Tax reform, ice cream trucks, PLRs, oh my

The final report of the President's Advisory Panel on Federal Tax Reform is posted today. Download isn't working well from here, but the report could make interesting reading for folks who can get all the files open. Per previous accounts, the report was expected to recommend doing away with most tax credit incentives, including the low-income housing tax credit (LIHTC). The BBC is calling the proposal "radical," but industry folks on our side of the pond have been noting that it's a very long way from becoming legislation. The conference call that was to have preceded the report was canceled.
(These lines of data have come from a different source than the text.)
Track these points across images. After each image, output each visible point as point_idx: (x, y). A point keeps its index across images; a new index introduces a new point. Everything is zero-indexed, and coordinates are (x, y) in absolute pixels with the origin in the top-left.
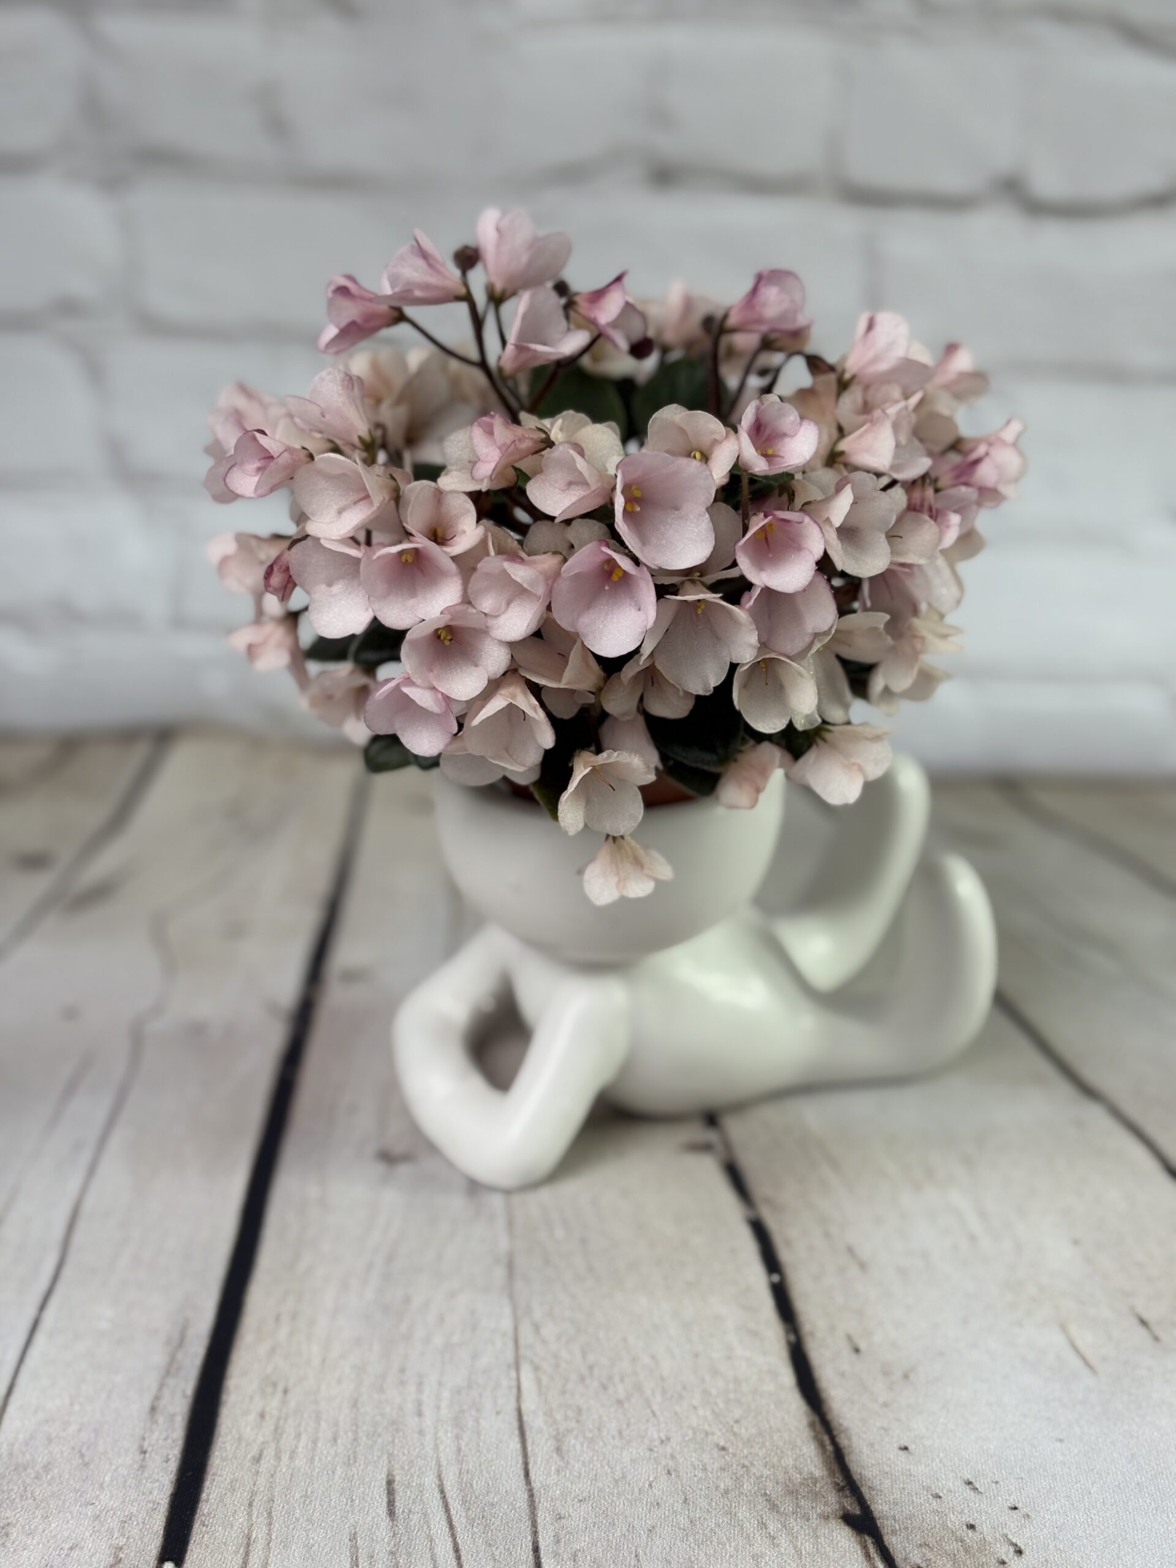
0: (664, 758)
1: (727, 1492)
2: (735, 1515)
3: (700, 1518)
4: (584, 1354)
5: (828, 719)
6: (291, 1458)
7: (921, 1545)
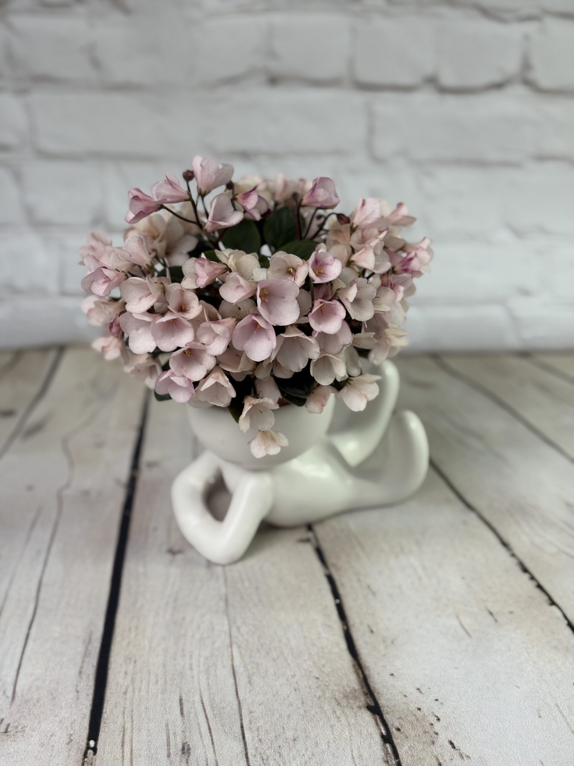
0: (282, 393)
1: (319, 698)
2: (323, 708)
3: (309, 710)
4: (259, 639)
5: (351, 375)
6: (140, 691)
7: (399, 718)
I haven't been able to open all the sections of the document here, but in the first section, the only reference to the LIHTC is in a "Tax Basics" sidebar in Chapter 3 that raises more questions than it answers. In an example that may be intended as entirely hypothetical, it posits the existence of a housing credit that, contrary to the current tax code, would be claimed by low-income tenants themselves. This is the text:
Box 3.3. Determining Who Bears the Burden of a Tax
Imagine that the government imposed a special tax on ice cream sold from ice cream trucks. If the ice cream truck drivers are able to pass on the tax to their customers in the form of higher prices, the economic incidence of the tax would be on their customers. In this case, the price of ice cream sold from trucks would increase by exactly the amount of the tax. If customers resisted the price increase by buying their ice cream in stores to avoid the tax, and ultimately the only way the truck driver could sell ice cream was by matching the retail price at the store, then the truck driver would bear the economic burden of the tax. In this case, the legal incidence and economic incidence of the tax would be identical.
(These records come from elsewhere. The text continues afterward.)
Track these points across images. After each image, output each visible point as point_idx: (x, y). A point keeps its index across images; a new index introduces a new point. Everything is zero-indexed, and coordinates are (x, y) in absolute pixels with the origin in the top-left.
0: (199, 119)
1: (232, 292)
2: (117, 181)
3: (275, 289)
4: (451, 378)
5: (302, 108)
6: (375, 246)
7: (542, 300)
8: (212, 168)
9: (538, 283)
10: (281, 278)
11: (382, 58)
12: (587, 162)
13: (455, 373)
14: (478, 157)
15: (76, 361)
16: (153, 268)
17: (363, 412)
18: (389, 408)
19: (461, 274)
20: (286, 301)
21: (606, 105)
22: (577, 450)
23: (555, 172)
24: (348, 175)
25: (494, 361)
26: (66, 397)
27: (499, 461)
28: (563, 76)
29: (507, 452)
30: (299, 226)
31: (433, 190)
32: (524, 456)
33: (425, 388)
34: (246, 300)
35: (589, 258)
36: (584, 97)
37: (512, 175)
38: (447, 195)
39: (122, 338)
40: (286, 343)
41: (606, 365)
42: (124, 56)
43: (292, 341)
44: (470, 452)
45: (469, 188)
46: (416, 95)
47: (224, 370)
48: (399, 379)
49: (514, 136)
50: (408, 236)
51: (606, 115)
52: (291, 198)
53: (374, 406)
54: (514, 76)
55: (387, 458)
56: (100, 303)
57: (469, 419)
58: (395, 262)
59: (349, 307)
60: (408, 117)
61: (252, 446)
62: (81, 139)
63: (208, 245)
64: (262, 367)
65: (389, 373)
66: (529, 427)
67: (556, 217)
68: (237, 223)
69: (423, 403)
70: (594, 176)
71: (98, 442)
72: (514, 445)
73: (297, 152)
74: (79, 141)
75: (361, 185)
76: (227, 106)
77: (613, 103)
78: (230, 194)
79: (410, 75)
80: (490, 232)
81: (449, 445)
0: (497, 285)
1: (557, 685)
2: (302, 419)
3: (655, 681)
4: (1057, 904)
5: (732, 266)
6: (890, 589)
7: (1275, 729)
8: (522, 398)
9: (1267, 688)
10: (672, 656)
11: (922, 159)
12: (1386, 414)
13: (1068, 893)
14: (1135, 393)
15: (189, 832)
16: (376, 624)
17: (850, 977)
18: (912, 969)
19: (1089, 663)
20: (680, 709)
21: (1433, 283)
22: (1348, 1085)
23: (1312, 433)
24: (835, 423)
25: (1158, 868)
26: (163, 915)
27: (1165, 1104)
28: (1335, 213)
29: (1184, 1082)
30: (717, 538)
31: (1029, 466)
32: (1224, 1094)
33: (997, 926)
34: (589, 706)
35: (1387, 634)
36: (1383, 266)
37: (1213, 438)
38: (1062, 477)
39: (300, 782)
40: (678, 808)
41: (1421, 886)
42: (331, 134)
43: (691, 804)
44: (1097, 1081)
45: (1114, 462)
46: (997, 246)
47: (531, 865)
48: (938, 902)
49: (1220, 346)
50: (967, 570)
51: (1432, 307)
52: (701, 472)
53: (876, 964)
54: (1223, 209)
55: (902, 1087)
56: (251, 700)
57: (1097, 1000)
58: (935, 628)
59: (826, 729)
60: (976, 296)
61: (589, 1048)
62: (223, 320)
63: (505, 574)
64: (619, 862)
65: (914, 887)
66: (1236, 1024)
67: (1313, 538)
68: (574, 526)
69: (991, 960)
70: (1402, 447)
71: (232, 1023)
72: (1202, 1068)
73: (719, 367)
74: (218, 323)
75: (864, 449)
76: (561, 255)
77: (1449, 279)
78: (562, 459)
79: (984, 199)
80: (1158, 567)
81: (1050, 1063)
Understanding the difference between the economic and legal incidence of taxes is important in analyzing both taxes and subsidies. Take the example of tax credits for low-income housing that could be claimed by low-income taxpayers. If the price of low-income housing increases by the amount of the credit, the credit would provide no benefit whatsoever to the low-income household, but enormous value to builders of low-income housing. In this case, market forces would have passed the full benefit of the credit to builders.
Hard to tell if a specific point about the existing LIHTC is intended here, but offered for your perusal in case it's interesting. [LATER THOUGHT: Wonder if they had in mind something like California's "homeowner and renter assistance" and renter's credit tax provisions, which unlike the LIHTC involve claims filed by low-income residents on their own tax returns.]
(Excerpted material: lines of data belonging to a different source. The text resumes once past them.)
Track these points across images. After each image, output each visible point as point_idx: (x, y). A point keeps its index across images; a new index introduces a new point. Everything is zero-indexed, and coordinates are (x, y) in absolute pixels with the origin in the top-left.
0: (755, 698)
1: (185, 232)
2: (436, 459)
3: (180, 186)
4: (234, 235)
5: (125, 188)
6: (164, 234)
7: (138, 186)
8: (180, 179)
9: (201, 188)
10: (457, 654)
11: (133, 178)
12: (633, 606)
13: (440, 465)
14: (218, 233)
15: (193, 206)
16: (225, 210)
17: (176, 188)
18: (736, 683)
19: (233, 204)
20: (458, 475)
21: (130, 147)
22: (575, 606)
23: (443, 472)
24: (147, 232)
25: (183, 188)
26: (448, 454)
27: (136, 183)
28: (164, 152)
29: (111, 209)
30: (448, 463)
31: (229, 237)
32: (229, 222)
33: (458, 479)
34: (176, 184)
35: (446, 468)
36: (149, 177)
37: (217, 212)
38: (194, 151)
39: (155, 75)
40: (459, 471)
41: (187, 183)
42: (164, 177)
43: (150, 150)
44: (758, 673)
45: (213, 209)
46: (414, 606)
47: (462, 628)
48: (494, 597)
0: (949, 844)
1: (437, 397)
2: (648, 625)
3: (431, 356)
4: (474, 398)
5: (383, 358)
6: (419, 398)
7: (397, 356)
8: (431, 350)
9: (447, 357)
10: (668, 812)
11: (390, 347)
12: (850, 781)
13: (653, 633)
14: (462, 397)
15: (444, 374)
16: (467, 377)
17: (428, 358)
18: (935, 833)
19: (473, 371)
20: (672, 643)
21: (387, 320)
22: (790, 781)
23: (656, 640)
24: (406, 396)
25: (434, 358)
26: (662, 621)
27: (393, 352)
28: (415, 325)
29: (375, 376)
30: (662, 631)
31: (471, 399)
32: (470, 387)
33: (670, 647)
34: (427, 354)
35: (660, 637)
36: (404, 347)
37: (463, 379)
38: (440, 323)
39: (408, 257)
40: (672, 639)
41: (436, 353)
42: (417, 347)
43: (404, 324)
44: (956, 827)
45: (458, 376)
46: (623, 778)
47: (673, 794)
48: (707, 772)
Meanwhile back in the more ordinary tax world, Private Letter Ruling No. 200543010, issued this past Friday, granted a taxpayer extra time to file IRS 8693 forms and post corresponding surety bonds to avoid recapture of low-income housing tax credits after disposing of two tax credit properties. Private letter rulings may not be cited as precedent.

...and Rep. Mike Oxley, R-OH, the House Financial Services chairman, has announced he'll retire at the end of his curent term. Treasury Sec'y Snow's comments here.